• _Your instructions_
Line by line, give the data again exactly as it appears, but without pictures.

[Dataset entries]
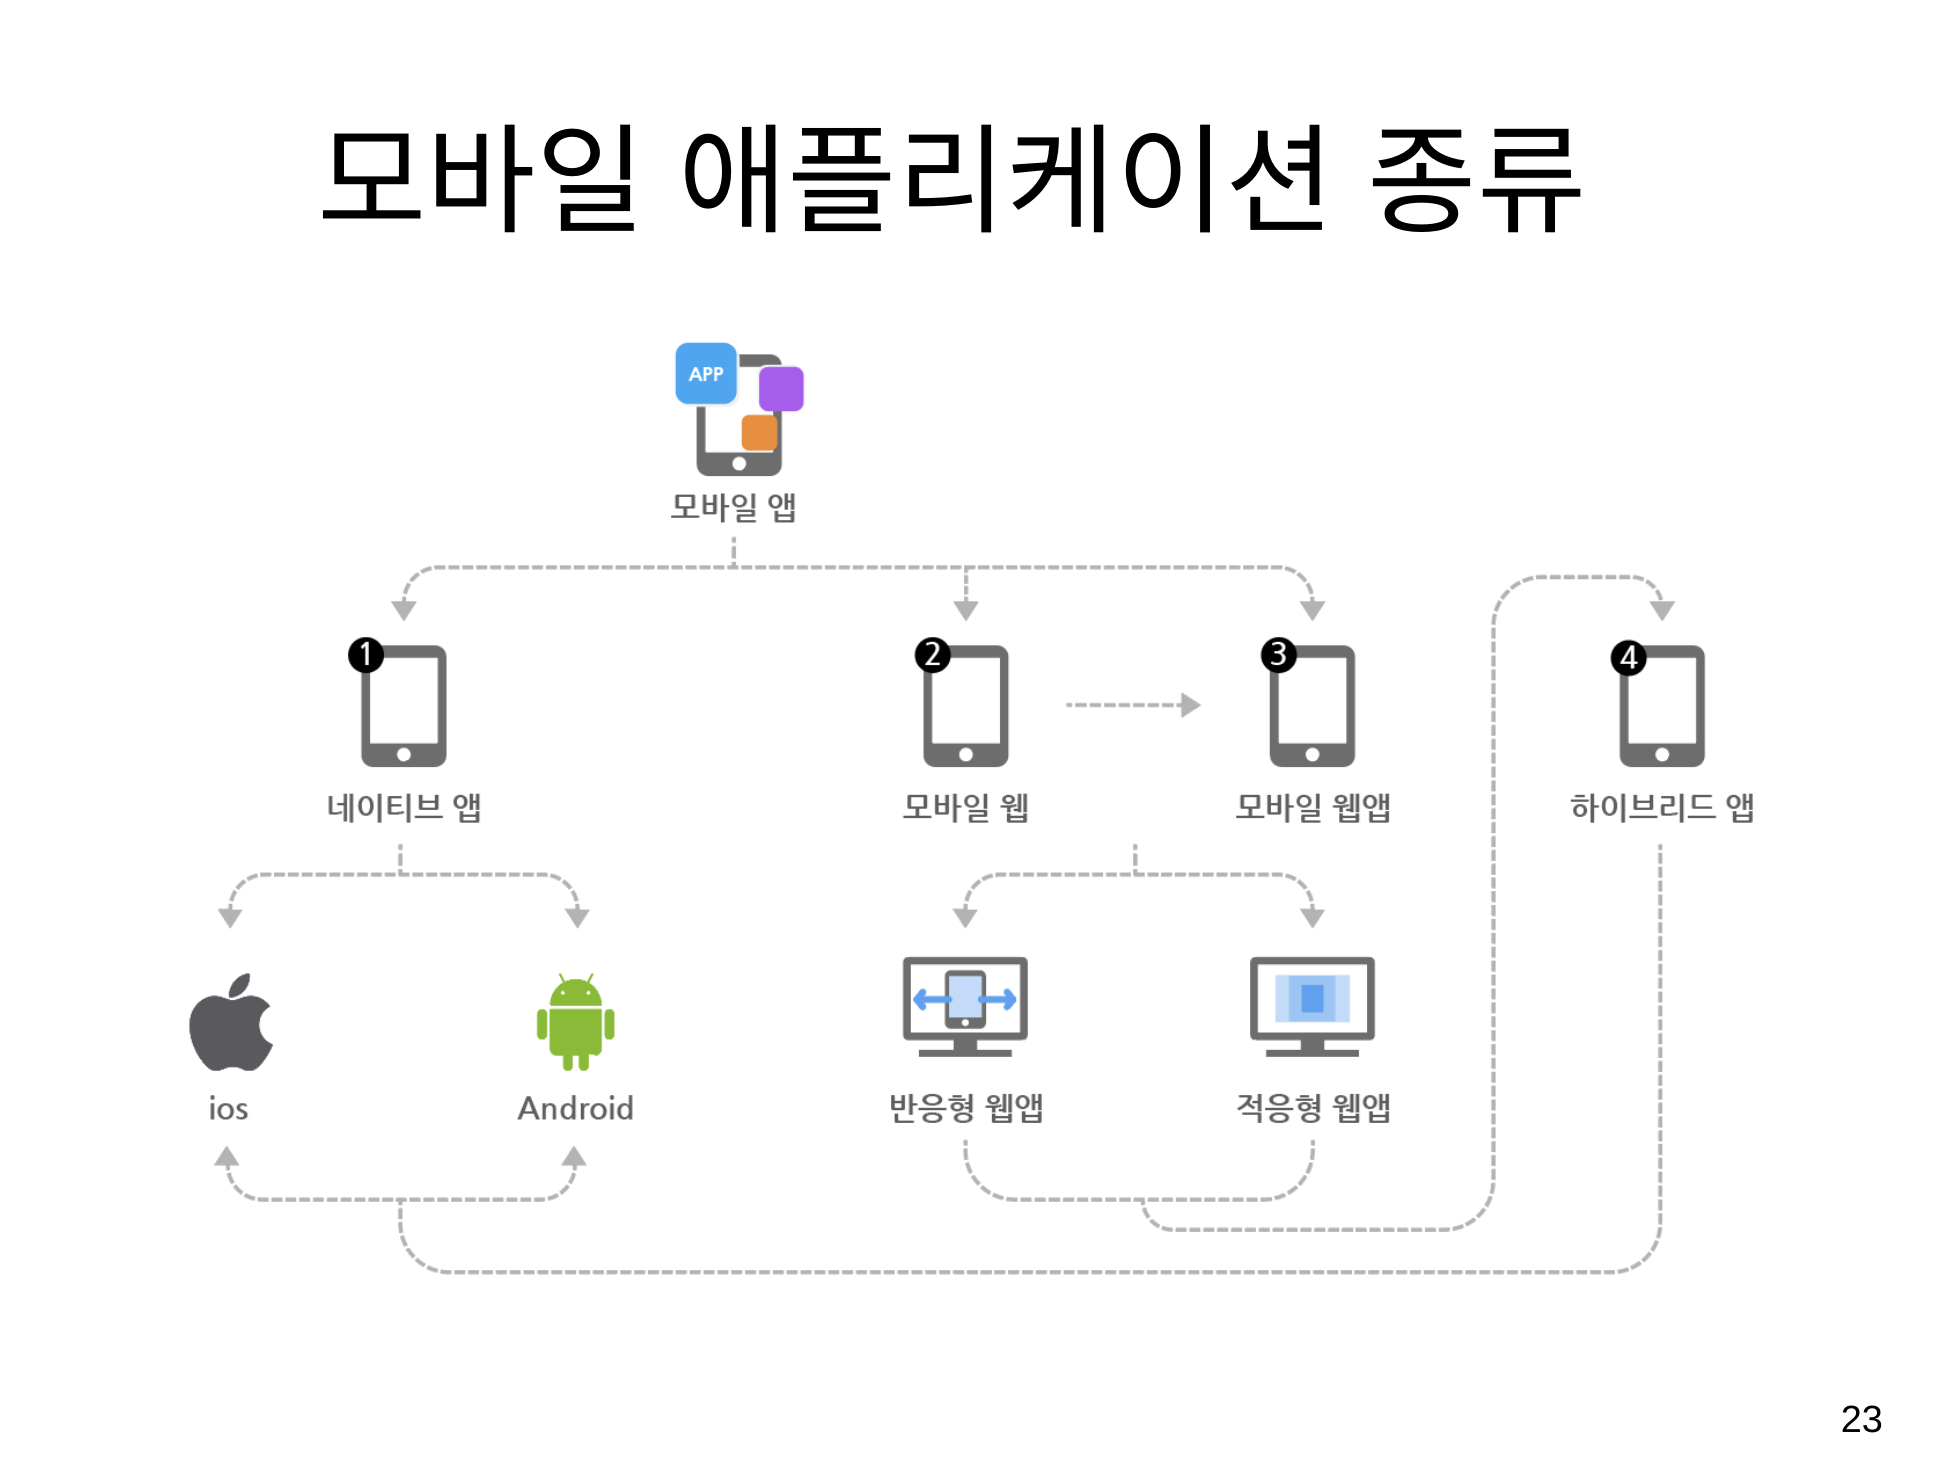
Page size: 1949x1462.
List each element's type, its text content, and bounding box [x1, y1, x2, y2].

picture [38, 293, 1938, 1334]
title 모바일 애플리케이션 종류 [156, 92, 1749, 255]
slide_number 23 [1496, 1372, 1899, 1462]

• _Answer to this task_
Page size: 1949x1462.
List each element's type, its text content, and bounding box [x1, y1, x2, y2].

picture [38, 293, 1938, 1334]
title 모바일 애플리케이션 종류 [156, 92, 1749, 255]
slide_number 23 [1496, 1372, 1899, 1462]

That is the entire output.